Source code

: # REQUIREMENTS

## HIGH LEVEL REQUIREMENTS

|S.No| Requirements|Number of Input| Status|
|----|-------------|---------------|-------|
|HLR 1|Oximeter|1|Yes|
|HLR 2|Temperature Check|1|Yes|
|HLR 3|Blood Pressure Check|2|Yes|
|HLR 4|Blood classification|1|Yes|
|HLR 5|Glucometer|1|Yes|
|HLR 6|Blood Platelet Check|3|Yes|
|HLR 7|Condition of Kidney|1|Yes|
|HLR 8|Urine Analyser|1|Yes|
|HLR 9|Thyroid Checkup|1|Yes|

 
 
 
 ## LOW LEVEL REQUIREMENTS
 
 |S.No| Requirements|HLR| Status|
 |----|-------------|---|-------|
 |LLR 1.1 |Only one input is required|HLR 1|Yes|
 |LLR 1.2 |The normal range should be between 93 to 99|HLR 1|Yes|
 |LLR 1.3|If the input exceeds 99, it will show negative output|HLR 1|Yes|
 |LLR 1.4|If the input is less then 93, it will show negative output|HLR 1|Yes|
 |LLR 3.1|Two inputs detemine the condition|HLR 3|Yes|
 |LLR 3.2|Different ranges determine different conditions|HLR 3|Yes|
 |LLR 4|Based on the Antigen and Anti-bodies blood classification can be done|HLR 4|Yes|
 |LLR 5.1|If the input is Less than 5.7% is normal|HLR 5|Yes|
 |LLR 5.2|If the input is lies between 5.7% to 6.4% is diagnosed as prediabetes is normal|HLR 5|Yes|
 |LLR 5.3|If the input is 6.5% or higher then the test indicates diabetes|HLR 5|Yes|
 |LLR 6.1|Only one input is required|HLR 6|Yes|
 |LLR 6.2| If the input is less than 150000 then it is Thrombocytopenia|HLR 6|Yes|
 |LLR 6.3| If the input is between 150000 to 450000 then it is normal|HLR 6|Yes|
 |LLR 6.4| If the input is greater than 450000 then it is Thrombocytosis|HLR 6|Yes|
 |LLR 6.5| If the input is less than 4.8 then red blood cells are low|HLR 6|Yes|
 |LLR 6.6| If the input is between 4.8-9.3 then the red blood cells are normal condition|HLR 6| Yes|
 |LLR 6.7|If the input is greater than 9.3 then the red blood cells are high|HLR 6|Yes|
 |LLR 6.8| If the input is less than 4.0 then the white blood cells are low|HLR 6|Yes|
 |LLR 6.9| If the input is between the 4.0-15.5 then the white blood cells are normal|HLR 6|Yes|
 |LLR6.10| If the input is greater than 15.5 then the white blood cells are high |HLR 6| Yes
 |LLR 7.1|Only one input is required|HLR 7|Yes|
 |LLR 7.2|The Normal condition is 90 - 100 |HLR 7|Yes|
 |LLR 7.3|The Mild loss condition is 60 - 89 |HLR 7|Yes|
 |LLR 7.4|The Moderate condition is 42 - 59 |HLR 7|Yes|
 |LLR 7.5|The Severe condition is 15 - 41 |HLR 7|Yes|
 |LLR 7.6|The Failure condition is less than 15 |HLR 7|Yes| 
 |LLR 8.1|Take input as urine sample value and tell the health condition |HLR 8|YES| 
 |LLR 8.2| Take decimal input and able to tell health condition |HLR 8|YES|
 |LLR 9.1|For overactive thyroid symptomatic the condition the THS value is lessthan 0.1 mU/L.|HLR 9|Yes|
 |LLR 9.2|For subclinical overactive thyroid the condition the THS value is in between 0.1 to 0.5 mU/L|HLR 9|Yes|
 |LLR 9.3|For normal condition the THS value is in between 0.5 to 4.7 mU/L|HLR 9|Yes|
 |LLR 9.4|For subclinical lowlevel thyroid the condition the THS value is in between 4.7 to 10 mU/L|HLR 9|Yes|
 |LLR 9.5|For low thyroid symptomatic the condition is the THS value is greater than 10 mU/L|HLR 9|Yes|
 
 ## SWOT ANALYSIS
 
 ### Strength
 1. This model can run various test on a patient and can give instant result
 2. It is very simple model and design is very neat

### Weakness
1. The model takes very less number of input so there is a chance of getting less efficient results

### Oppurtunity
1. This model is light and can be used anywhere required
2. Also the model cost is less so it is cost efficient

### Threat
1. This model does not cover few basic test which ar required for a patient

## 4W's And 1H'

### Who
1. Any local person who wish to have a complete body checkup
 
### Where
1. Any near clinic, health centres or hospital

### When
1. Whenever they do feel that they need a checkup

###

§

▸ **Exercise**
So that nothing is lost, retype every entry in the listing above exactly.

▸ **Task response**
Source code

: # REQUIREMENTS

## HIGH LEVEL REQUIREMENTS

|S.No| Requirements|Number of Input| Status|
|----|-------------|---------------|-------|
|HLR 1|Oximeter|1|Yes|
|HLR 2|Temperature Check|1|Yes|
|HLR 3|Blood Pressure Check|2|Yes|
|HLR 4|Blood classification|1|Yes|
|HLR 5|Glucometer|1|Yes|
|HLR 6|Blood Platelet Check|3|Yes|
|HLR 7|Condition of Kidney|1|Yes|
|HLR 8|Urine Analyser|1|Yes|
|HLR 9|Thyroid Checkup|1|Yes|

 
 
 
 ## LOW LEVEL REQUIREMENTS
 
 |S.No| Requirements|HLR| Status|
 |----|-------------|---|-------|
 |LLR 1.1 |Only one input is required|HLR 1|Yes|
 |LLR 1.2 |The normal range should be between 93 to 99|HLR 1|Yes|
 |LLR 1.3|If the input exceeds 99, it will show negative output|HLR 1|Yes|
 |LLR 1.4|If the input is less then 93, it will show negative output|HLR 1|Yes|
 |LLR 3.1|Two inputs detemine the condition|HLR 3|Yes|
 |LLR 3.2|Different ranges determine different conditions|HLR 3|Yes|
 |LLR 4|Based on the Antigen and Anti-bodies blood classification can be done|HLR 4|Yes|
 |LLR 5.1|If the input is Less than 5.7% is normal|HLR 5|Yes|
 |LLR 5.2|If the input is lies between 5.7% to 6.4% is diagnosed as prediabetes is normal|HLR 5|Yes|
 |LLR 5.3|If the input is 6.5% or higher then the test indicates diabetes|HLR 5|Yes|
 |LLR 6.1|Only one input is required|HLR 6|Yes|
 |LLR 6.2| If the input is less than 150000 then it is Thrombocytopenia|HLR 6|Yes|
 |LLR 6.3| If the input is between 150000 to 450000 then it is normal|HLR 6|Yes|
 |LLR 6.4| If the input is greater than 450000 then it is Thrombocytosis|HLR 6|Yes|
 |LLR 6.5| If the input is less than 4.8 then red blood cells are low|HLR 6|Yes|
 |LLR 6.6| If the input is between 4.8-9.3 then the red blood cells are normal condition|HLR 6| Yes|
 |LLR 6.7|If the input is greater than 9.3 then the red blood cells are high|HLR 6|Yes|
 |LLR 6.8| If the input is less than 4.0 then the white blood cells are low|HLR 6|Yes|
 |LLR 6.9| If the input is between the 4.0-15.5 then the white blood cells are normal|HLR 6|Yes|
 |LLR6.10| If the input is greater than 15.5 then the white blood cells are high |HLR 6| Yes
 |LLR 7.1|Only one input is required|HLR 7|Yes|
 |LLR 7.2|The Normal condition is 90 - 100 |HLR 7|Yes|
 |LLR 7.3|The Mild loss condition is 60 - 89 |HLR 7|Yes|
 |LLR 7.4|The Moderate condition is 42 - 59 |HLR 7|Yes|
 |LLR 7.5|The Severe condition is 15 - 41 |HLR 7|Yes|
 |LLR 7.6|The Failure condition is less than 15 |HLR 7|Yes| 
 |LLR 8.1|Take input as urine sample value and tell the health condition |HLR 8|YES| 
 |LLR 8.2| Take decimal input and able to tell health condition |HLR 8|YES|
 |LLR 9.1|For overactive thyroid symptomatic the condition the THS value is lessthan 0.1 mU/L.|HLR 9|Yes|
 |LLR 9.2|For subclinical overactive thyroid the condition the THS value is in between 0.1 to 0.5 mU/L|HLR 9|Yes|
 |LLR 9.3|For normal condition the THS value is in between 0.5 to 4.7 mU/L|HLR 9|Yes|
 |LLR 9.4|For subclinical lowlevel thyroid the condition the THS value is in between 4.7 to 10 mU/L|HLR 9|Yes|
 |LLR 9.5|For low thyroid symptomatic the condition is the THS value is greater than 10 mU/L|HLR 9|Yes|
 
 ## SWOT ANALYSIS
 
 ### Strength
 1. This model can run various test on a patient and can give instant result
 2. It is very simple model and design is very neat

### Weakness
1. The model takes very less number of input so there is a chance of getting less efficient results

### Oppurtunity
1. This model is light and can be used anywhere required
2. Also the model cost is less so it is cost efficient

### Threat
1. This model does not cover few basic test which ar required for a patient

## 4W's And 1H'

### Who
1. Any local person who wish to have a complete body checkup
 
### Where
1. Any near clinic, health centres or hospital

### When
1. Whenever they do feel that they need a checkup

###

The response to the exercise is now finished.